Biografia
Alceo, nato da famiglia aristocratica, fu implicato, insieme ai suoi fratelli, Kikis e Antimenida, nelle controverse vicende di Mitilene. Proprio Kikis e Antimenida riuscirono, insieme a
Pittaco (uno di quelli che la tradizione ricomprenderà fra i
Sette Sapienti), nel
612 a.C., a rimuovere il tiranno Melancro (
Diogene Laerzio,
Vite dei filosofi, I, 74), della famiglia dei Cleanattidi, dando così la stura a violenti scontri fra gli aristocratici e il popolo. Quando, successivamente,
Mìrsilo prese il potere, il giovane Alceo, che aveva ordito con altri di rovesciarne il governo, scoperta la congiura (forse denunziata dallo stesso Pittaco), fu costretto all'esilio nella città di
Pirra. Alla morte del tiranno Alceo poté far ritorno in patria intonando un canto di giubilo (Fr. 332 Lobel-Page): «Era ora! Bisogna prendere la sbornia. Si beva a viva forza: è morto Mìrsilo». Ma, già nel
600 a.C., Pittaco, il commilitone di Alceo durante la battaglia del
Sigeo contro
Atene per il possesso della regione Achilitide, col quale condivise le amarezze della sconfitta e della fuga, ruppe il patto di «non tradire mai e di giacere morti, in una coltre di terra, uccisi dai tiranni, o ucciderli, e scampare da tanti mali il popolo» (Fr. 129 Lobel-Page), divenendo
aisymnètes (αίσυμνήτης), sorta di «tirannide elettiva» (
Aristotele,
Politica, III, 14, 1285a), succedendo così a Mìrsilo: «È d'un ramo bastardo, Pittaco. E l'hanno fatto tiranno d'uno Stato maledetto e senza nerbo. Per acclamazione» (Fr. 348 Lobel-Page). E contro Pittaco Alceo (
Vite dei filosofi, II, 46), l'amico di un tempo, lancia strali tesi ad evocare la sua abietta esistenza, chiamandolo il «panciuto» (φύσκων), perché «era pingue e carnoso» o il «piedi slargati spazzanti la terra» (σαράπους), perché «aveva i piedi piatti e li trascinava per terra» (
Vite dei filosofi, I, 81), con l'esito di un nuovo esilio, questa volta in
Egitto e, forse, in
Tracia. Dall'esilio Alceo fece ritorno solo quando Pittaco, prima di lasciare la carica di «capo supremo del popolo» (αίσυμνήτης), decise di perdonare tutti i suoi nemici (Diogene Laerzio in
Vite dei filosofi, I, 76, tramanda la seguente notizia: «Eraclito [...] afferma che, avendo in suo potere Alceo, lo rimandò libero con queste parole: ‘Il perdono è superiore alla vendetta'»).
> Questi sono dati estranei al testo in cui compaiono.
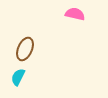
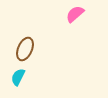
pink semicircle: rotated 54 degrees counterclockwise
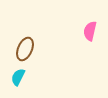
pink semicircle: moved 15 px right, 17 px down; rotated 36 degrees counterclockwise
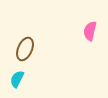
cyan semicircle: moved 1 px left, 2 px down
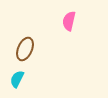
pink semicircle: moved 21 px left, 10 px up
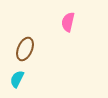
pink semicircle: moved 1 px left, 1 px down
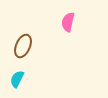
brown ellipse: moved 2 px left, 3 px up
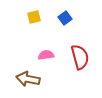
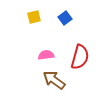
red semicircle: rotated 30 degrees clockwise
brown arrow: moved 26 px right, 1 px down; rotated 25 degrees clockwise
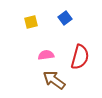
yellow square: moved 3 px left, 5 px down
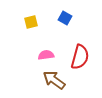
blue square: rotated 24 degrees counterclockwise
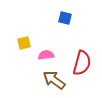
blue square: rotated 16 degrees counterclockwise
yellow square: moved 7 px left, 21 px down
red semicircle: moved 2 px right, 6 px down
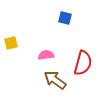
yellow square: moved 13 px left
red semicircle: moved 1 px right
brown arrow: moved 1 px right
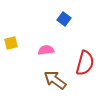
blue square: moved 1 px left, 1 px down; rotated 24 degrees clockwise
pink semicircle: moved 5 px up
red semicircle: moved 2 px right
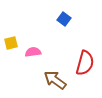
pink semicircle: moved 13 px left, 2 px down
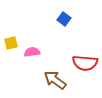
pink semicircle: moved 1 px left
red semicircle: rotated 80 degrees clockwise
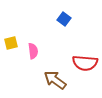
pink semicircle: moved 1 px right, 1 px up; rotated 91 degrees clockwise
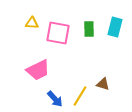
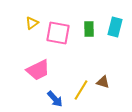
yellow triangle: rotated 40 degrees counterclockwise
brown triangle: moved 2 px up
yellow line: moved 1 px right, 6 px up
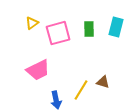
cyan rectangle: moved 1 px right
pink square: rotated 25 degrees counterclockwise
blue arrow: moved 1 px right, 1 px down; rotated 30 degrees clockwise
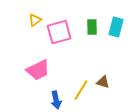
yellow triangle: moved 3 px right, 3 px up
green rectangle: moved 3 px right, 2 px up
pink square: moved 1 px right, 1 px up
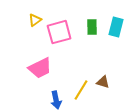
pink trapezoid: moved 2 px right, 2 px up
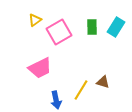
cyan rectangle: rotated 18 degrees clockwise
pink square: rotated 15 degrees counterclockwise
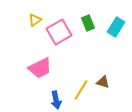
green rectangle: moved 4 px left, 4 px up; rotated 21 degrees counterclockwise
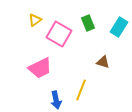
cyan rectangle: moved 3 px right
pink square: moved 2 px down; rotated 30 degrees counterclockwise
brown triangle: moved 20 px up
yellow line: rotated 10 degrees counterclockwise
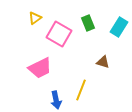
yellow triangle: moved 2 px up
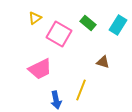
green rectangle: rotated 28 degrees counterclockwise
cyan rectangle: moved 1 px left, 2 px up
pink trapezoid: moved 1 px down
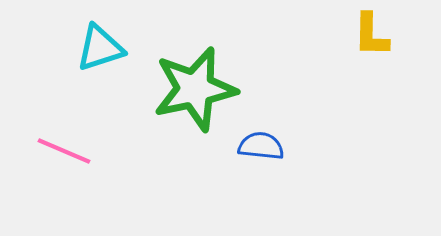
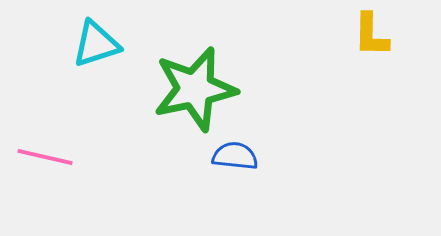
cyan triangle: moved 4 px left, 4 px up
blue semicircle: moved 26 px left, 10 px down
pink line: moved 19 px left, 6 px down; rotated 10 degrees counterclockwise
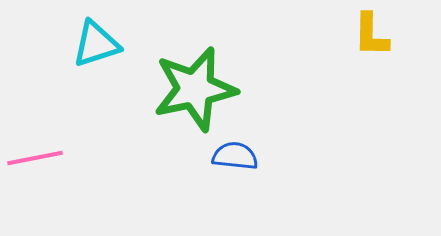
pink line: moved 10 px left, 1 px down; rotated 24 degrees counterclockwise
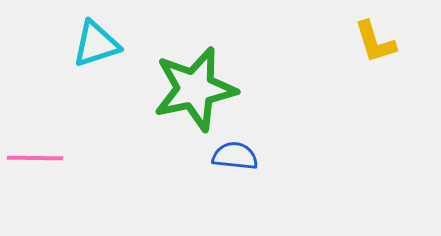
yellow L-shape: moved 4 px right, 7 px down; rotated 18 degrees counterclockwise
pink line: rotated 12 degrees clockwise
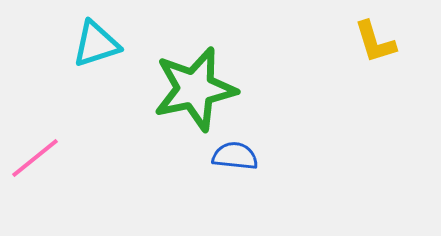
pink line: rotated 40 degrees counterclockwise
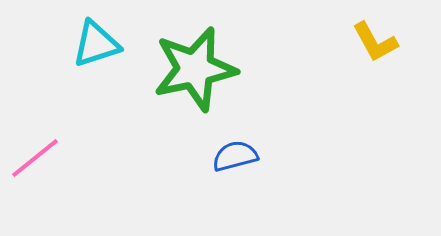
yellow L-shape: rotated 12 degrees counterclockwise
green star: moved 20 px up
blue semicircle: rotated 21 degrees counterclockwise
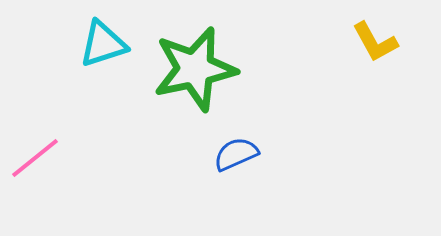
cyan triangle: moved 7 px right
blue semicircle: moved 1 px right, 2 px up; rotated 9 degrees counterclockwise
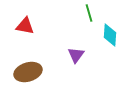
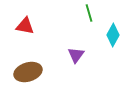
cyan diamond: moved 3 px right; rotated 25 degrees clockwise
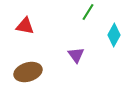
green line: moved 1 px left, 1 px up; rotated 48 degrees clockwise
cyan diamond: moved 1 px right
purple triangle: rotated 12 degrees counterclockwise
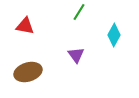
green line: moved 9 px left
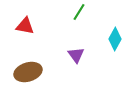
cyan diamond: moved 1 px right, 4 px down
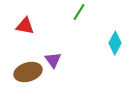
cyan diamond: moved 4 px down
purple triangle: moved 23 px left, 5 px down
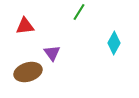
red triangle: rotated 18 degrees counterclockwise
cyan diamond: moved 1 px left
purple triangle: moved 1 px left, 7 px up
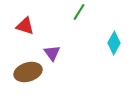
red triangle: rotated 24 degrees clockwise
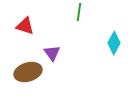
green line: rotated 24 degrees counterclockwise
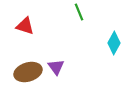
green line: rotated 30 degrees counterclockwise
purple triangle: moved 4 px right, 14 px down
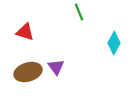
red triangle: moved 6 px down
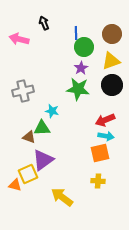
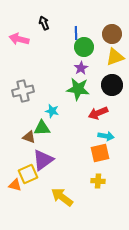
yellow triangle: moved 4 px right, 4 px up
red arrow: moved 7 px left, 7 px up
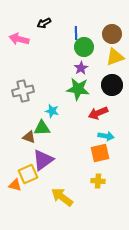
black arrow: rotated 96 degrees counterclockwise
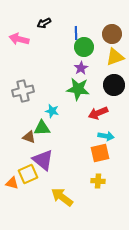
black circle: moved 2 px right
purple triangle: rotated 45 degrees counterclockwise
orange triangle: moved 3 px left, 2 px up
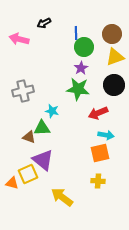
cyan arrow: moved 1 px up
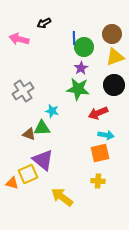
blue line: moved 2 px left, 5 px down
gray cross: rotated 20 degrees counterclockwise
brown triangle: moved 3 px up
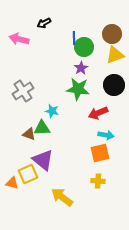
yellow triangle: moved 2 px up
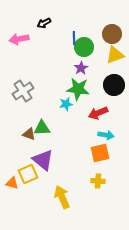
pink arrow: rotated 24 degrees counterclockwise
cyan star: moved 14 px right, 7 px up; rotated 24 degrees counterclockwise
yellow arrow: rotated 30 degrees clockwise
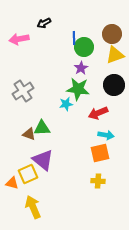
yellow arrow: moved 29 px left, 10 px down
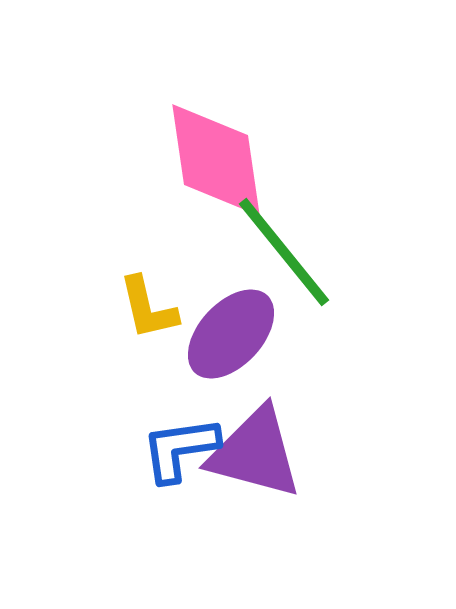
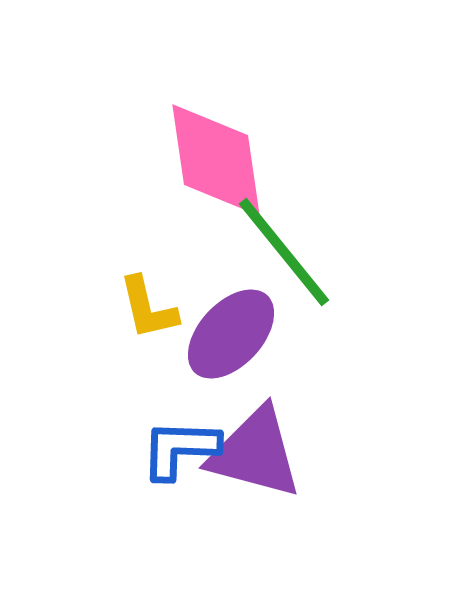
blue L-shape: rotated 10 degrees clockwise
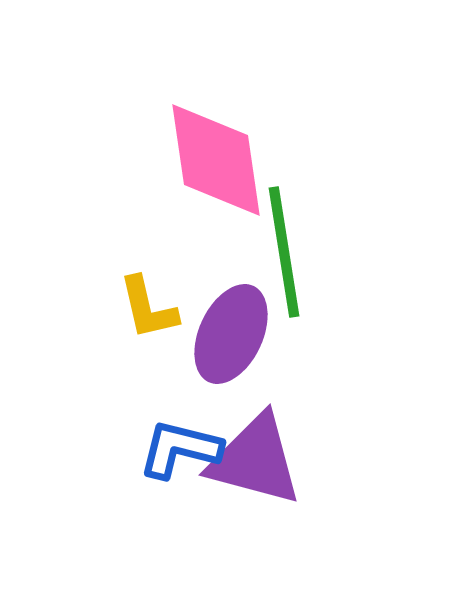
green line: rotated 30 degrees clockwise
purple ellipse: rotated 18 degrees counterclockwise
blue L-shape: rotated 12 degrees clockwise
purple triangle: moved 7 px down
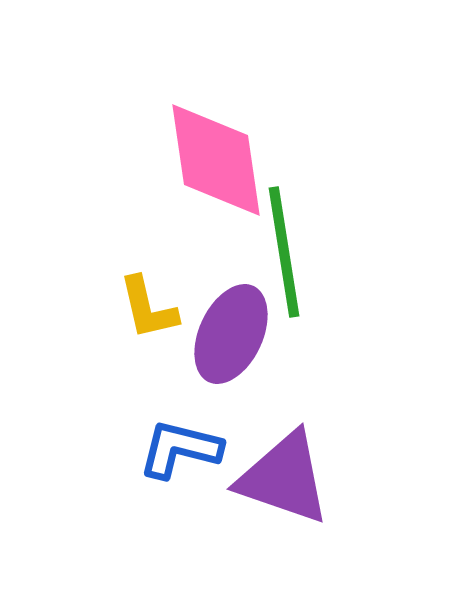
purple triangle: moved 29 px right, 18 px down; rotated 4 degrees clockwise
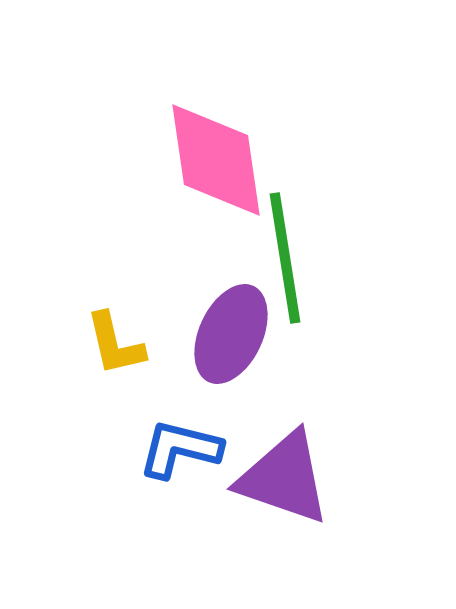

Così Alceo, ormai stanco e amareggiato, trovò consolazione solo nel vino, riuscendo in questo modo a dimenticare ogni pena (Fr. 346 Lobel-Page: «Il vino! Ecco il dono d'oblio»). Alceo morì in tarda età, occupato solo dall'incombenza di versare sul «capo, che ha sofferto tanto, [...] l'unguento» (Fr. 50 Lobel-Page).